Much more frivolous than a temperance society meeting—also much more relaxing.
They sat not in the formal drawing room but in a beautiful sitting room that gave onto the back terrace of the mansion in Grosvenor Square, drank tea, consumed cakes and scones, and caught up with the past.
Within seconds of taking Honoria’s hands and being pulled into a warm embrace, Caro felt as if the years had, if not fallen from them, then been bridged. Honoria was three years older than she; throughout childhood they’d been firm friends. But then Honoria and Michael’s parents had been killed in a tragic accident; the event had parted Caro and Honoria, not only physically.
They had been—still were, Caro suspected—alike in many ways; if Honoria had been and still was the more assertive, she was the more assured, the more confident in herself.
She had remained in Hampshire, the much-loved youngest daughter of the happy household at Bramshaw House—until she’d been swept off her feet into her marriage with Camden. While Honoria had been very much alone, she, catapulted into the highest echelons of society, had been wrestl
ing with hostessly demands that had initially been well beyond her years. She had coped; so had Honoria.

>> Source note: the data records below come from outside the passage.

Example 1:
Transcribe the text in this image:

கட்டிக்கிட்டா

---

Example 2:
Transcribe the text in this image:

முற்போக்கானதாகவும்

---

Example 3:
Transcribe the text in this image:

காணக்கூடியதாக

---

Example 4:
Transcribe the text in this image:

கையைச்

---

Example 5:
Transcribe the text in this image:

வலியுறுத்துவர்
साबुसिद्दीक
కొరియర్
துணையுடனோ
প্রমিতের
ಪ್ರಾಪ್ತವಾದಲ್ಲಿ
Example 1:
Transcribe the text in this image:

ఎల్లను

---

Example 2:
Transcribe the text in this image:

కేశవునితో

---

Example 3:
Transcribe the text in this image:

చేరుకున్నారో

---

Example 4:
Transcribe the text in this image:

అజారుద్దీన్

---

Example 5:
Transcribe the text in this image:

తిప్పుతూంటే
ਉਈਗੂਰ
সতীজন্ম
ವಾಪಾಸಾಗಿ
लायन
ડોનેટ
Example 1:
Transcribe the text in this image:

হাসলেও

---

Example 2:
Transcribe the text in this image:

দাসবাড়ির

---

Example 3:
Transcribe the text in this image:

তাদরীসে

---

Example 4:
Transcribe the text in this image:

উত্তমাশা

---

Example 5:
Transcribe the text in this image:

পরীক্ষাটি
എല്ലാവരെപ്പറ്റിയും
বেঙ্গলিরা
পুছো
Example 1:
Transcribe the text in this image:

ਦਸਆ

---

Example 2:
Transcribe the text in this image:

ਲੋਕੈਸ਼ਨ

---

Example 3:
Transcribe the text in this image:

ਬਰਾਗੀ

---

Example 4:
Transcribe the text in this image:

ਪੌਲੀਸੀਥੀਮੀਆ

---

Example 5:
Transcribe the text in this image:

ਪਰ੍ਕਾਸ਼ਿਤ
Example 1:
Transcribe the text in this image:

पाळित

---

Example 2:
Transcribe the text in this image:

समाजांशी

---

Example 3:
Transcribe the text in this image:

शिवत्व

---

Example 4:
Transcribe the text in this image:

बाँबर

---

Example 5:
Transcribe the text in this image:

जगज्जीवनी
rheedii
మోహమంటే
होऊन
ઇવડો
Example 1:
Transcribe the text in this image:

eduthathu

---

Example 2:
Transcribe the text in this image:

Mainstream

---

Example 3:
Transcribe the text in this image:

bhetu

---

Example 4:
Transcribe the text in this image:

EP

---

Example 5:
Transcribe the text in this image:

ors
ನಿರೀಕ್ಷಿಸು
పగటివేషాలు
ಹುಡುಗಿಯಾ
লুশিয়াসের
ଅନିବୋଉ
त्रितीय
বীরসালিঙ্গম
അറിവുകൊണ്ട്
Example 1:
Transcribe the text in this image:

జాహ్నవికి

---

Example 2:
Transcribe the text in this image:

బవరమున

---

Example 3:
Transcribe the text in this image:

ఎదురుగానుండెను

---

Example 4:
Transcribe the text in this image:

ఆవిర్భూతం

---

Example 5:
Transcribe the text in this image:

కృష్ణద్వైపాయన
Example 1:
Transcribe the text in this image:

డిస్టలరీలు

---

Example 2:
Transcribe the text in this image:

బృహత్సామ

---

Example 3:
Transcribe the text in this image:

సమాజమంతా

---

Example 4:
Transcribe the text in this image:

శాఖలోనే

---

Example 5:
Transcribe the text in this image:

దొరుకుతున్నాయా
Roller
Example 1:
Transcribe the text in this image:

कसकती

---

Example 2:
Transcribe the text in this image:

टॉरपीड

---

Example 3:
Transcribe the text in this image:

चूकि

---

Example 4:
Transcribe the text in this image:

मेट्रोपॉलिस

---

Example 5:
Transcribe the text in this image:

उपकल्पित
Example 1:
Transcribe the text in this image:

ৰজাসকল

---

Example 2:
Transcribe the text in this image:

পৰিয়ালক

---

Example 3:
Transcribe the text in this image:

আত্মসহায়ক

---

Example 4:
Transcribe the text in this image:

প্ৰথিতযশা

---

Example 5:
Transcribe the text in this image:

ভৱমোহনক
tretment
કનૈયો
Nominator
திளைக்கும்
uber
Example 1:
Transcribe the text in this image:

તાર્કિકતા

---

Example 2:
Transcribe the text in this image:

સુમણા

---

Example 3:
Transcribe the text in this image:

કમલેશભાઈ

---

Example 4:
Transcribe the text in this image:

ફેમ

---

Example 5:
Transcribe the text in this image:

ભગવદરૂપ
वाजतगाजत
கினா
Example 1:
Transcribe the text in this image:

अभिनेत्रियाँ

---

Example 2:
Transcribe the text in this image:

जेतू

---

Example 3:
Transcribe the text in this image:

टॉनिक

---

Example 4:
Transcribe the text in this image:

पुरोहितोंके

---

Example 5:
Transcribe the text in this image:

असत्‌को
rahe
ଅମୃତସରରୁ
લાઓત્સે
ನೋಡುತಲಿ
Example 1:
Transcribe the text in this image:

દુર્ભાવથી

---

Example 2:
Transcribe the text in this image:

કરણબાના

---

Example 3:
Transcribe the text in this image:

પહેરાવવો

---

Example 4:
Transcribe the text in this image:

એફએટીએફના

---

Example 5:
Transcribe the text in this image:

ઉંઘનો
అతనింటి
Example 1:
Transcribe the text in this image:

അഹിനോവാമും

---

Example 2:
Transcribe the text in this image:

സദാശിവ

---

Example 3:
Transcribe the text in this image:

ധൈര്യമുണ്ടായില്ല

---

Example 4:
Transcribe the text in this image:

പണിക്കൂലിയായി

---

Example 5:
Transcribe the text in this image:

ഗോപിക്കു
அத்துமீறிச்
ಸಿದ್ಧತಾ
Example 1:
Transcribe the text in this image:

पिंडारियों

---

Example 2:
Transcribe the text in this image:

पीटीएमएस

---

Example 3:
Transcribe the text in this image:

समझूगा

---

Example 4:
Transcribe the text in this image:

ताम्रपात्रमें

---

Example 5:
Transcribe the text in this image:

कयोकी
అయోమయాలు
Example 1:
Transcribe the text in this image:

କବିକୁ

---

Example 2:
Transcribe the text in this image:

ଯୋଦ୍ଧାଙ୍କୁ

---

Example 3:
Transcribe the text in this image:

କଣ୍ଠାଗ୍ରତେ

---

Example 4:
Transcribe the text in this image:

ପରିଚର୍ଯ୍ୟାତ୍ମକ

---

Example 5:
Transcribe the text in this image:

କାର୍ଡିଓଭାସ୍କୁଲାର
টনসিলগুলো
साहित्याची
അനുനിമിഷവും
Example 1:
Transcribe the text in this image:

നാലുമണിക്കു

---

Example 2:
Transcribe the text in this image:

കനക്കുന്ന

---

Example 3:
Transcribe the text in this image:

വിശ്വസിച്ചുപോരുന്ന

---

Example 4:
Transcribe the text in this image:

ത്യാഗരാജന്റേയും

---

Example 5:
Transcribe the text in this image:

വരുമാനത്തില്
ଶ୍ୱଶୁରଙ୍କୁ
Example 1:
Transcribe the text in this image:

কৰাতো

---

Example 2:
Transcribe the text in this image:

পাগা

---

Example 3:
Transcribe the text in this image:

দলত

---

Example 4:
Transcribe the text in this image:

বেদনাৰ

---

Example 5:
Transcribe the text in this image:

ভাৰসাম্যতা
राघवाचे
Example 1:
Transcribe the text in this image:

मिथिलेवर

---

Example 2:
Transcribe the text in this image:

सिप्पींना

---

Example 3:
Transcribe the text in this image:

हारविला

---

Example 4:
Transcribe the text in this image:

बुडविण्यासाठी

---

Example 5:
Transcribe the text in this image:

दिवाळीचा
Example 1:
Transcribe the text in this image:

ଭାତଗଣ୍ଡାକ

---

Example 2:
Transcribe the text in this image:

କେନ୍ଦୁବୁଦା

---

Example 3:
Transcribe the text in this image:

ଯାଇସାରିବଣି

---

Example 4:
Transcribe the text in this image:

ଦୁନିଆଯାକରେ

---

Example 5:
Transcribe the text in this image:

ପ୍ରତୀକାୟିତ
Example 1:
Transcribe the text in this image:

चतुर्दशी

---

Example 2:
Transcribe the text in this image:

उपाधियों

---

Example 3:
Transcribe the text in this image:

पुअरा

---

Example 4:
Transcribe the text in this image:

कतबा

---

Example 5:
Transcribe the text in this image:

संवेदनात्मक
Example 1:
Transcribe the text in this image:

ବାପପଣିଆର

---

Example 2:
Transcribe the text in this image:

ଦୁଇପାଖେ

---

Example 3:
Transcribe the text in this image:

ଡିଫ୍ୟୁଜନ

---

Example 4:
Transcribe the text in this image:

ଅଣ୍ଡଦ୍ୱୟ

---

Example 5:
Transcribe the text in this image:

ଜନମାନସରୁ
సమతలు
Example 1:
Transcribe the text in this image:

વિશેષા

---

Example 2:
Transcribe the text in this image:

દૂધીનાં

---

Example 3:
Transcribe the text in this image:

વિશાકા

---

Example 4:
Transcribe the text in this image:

While Honoria glossed over the years she’d spent with distant relatives in the shires, virtually alone in the world but for Michael, Caro was quite sure those years had left their mark, as the accident itself must have done. Now, however, there was not the faintest vestige of cloud to be found in Honoria’s eyes; her life was full, rich, and transparently satisfying.
She had married Devil Cynster.
Over the rim of her cup, Caro glanced at the lounging presence talking with Michael; they had taken chairs opposite the chaise where she and Honoria sat. It was the first time she had seen Devil beyond a glimpse.
Within the ton, the name Cynster was synonymous with a certain type of gentleman, with a certain type of wife. And while Honoria certainly fitted the mold of a Cynster wife, Devil Cynster, from all she could see and all she had heard, was the epitome of the Cynster male.
He was large, lean, harsh featured. There was very little softness about him; even his eyes, large, heavy lidded, a curious shade of pale green, seemed crystalline, his glance hard and sharp. Yet Caro noted that every time his eyes rested on Honoria, they softened; even the austere lines of his face, of his lean lips, seemed to ease.
Power was his—he’d been born to it, not just physically but in every imaginable way. And he used it; that Caro knew beyond doubt. Yet talking to Honoria, sensing the deep, almost startlingly vibrant connection carried in shared glances, in the light touch of a hand, she sensed—could almost feel—that another power ruled here. That just as Honoria seemed to have surrendered to it, so, too, had Devil.